This morning I wrote about an article I saw regarding the book, “Lesbian for a Year.” The author wasn’t too happy with my commentary on the article- she took it as if it were poorly researched journalism about the book, whereas I think it was far more commentary on the piece written about her book and the quotes of her.  I admit it isn’t fair to judge her book or her thoughts solely on one article about her, but I personally find her quotes problematic. The subject matter is important and I hope others dig into her book to see how she flushes out more full ideas.

I took Hemphill’s criticism seriously- that I hadn’t done enough research and have bumped around the web looking at stuff about the book. I stand by all of what I wrote, but I will say I appreciate her efforts to broaden a dialogue around sexual liberation. She is quoted in the Daily Telegraph this way:

…if everyone went out and spent some time hooking up with their own gender we would probably be in a much more tolerant place and it would open up much more conversation and dialogue around this,

I’m all for talking about sexual liberation, but In my opinion, she muddies it. Lesbian for a Year gets too close to declaring a sexual orientation. I find this telegraph headline really bad:

MEET the ‘straight’ Sydney woman who kissed a girl and liked it so much she spent the next year living as a lesbian.

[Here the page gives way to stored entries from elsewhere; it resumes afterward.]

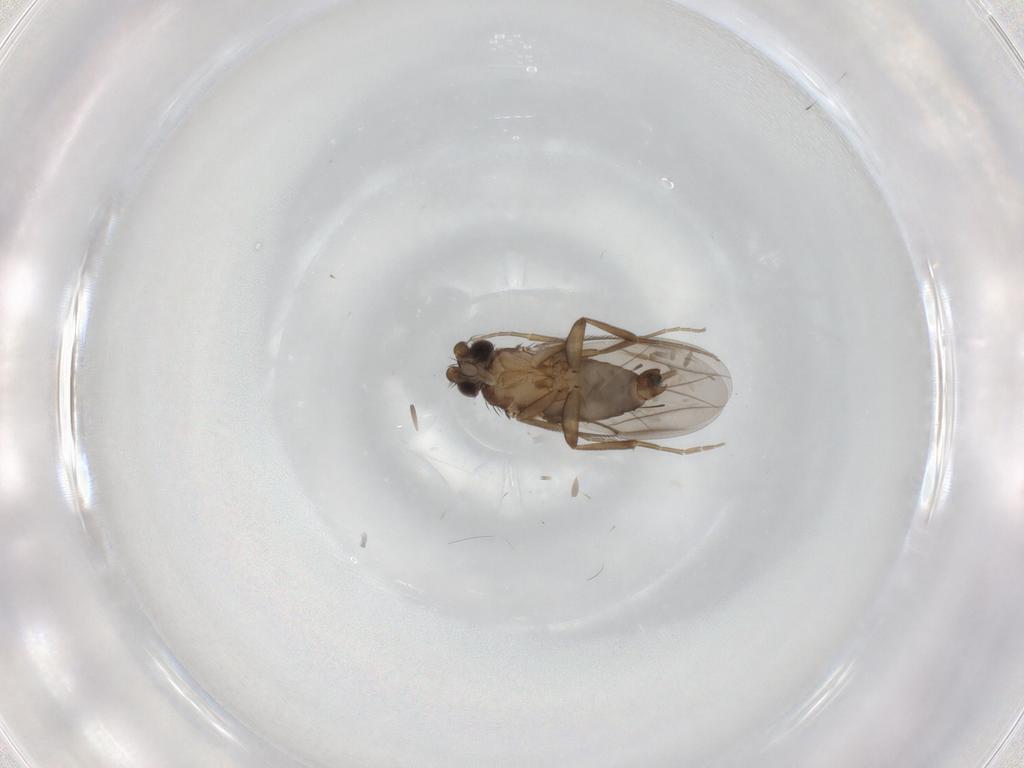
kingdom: Animalia
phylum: Arthropoda
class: Insecta
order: Diptera
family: Phoridae
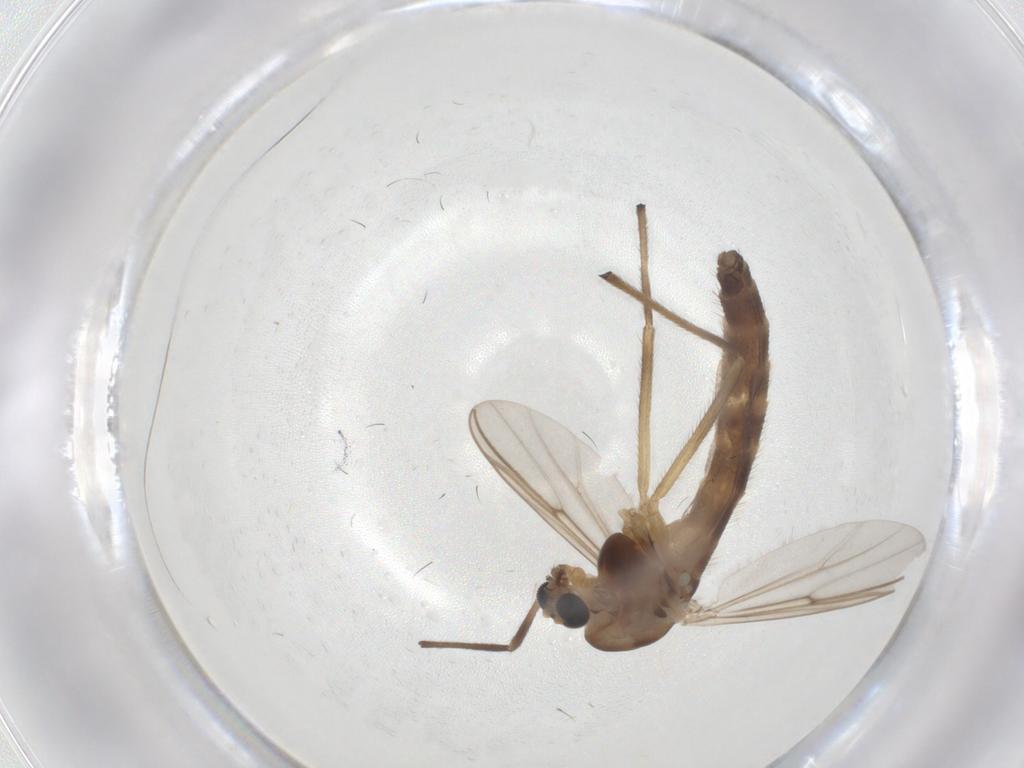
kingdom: Animalia
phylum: Arthropoda
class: Insecta
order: Diptera
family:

All in all, I don’t think I have a problem with her content per se, but rather the marketing of it which seems to be all about selling books using controversial language.

Not Adam and Steve

Another story of bisexual visibility was also in my news feed today. In this second case, controversy is about a youtuber who is a part of a gay couple, although he self-identifies as bisexual.

“Yes, I’m a bisexual male,” R.J. Aguiar says in a video published Monday. The 25-year-old is currently engaged to Will Shepherd, his fellow YouTuber and cofounder of the brand Not Adam and Steve. That relationship, combined with the couple’s online visibility, has led to a seemingly endless stream of questions about the validity of Aguiar’s orientation, he says.

RJ’s story describes a different part of the bisexual predicament. I don’t know, maybe lesbians are equally bad about this, but gay men can be truly horrific dismissing another guy’s self-chosen identity. No wonder bisexuals feel so invisible within the larger LGBTQ community when there are gay guys telling them that they don’t exist, they are lying or they don’t know who they are. Those critical of RJ are utterly clueless about sexual orientation.

I’m a fan of the base notion of using “born this way” as a self empowering concept, but born this way must end up meaning more than gay. We are all born with a sexual orientation either towards members of the same sex, opposite sex or both. We then – each of us – align our identity and our expression with hat orientation in some way, and our right to self identification is crucial to real liberation. We have done such a disservice treating gay as the same as “not straight” when in reality both bisexual and gay/lesbian are not straight.

I’m of the belief that failure to allow a bisexual person to so identify is really a matter of the internalized homophobia of the person judging. That homophobia forces rigid categories which people must fit in, and these are so often connected to conforming or non-conforming gender expression.

Here’s the video:

[youtube]https://www.youtube.com/watch?v=K1xnnY7oKtI[/youtube]

I think it is far easier to come out as gay or lesbian than it is to come out as bisexual. Maybe that’s why Hemphill’s book isn’t called, “The Year I explored Being Bisexual.”

Both of these persons confront the notion held by many straight persons as well as many lesbian/gay persons, that you are either one or the other- gay or straight.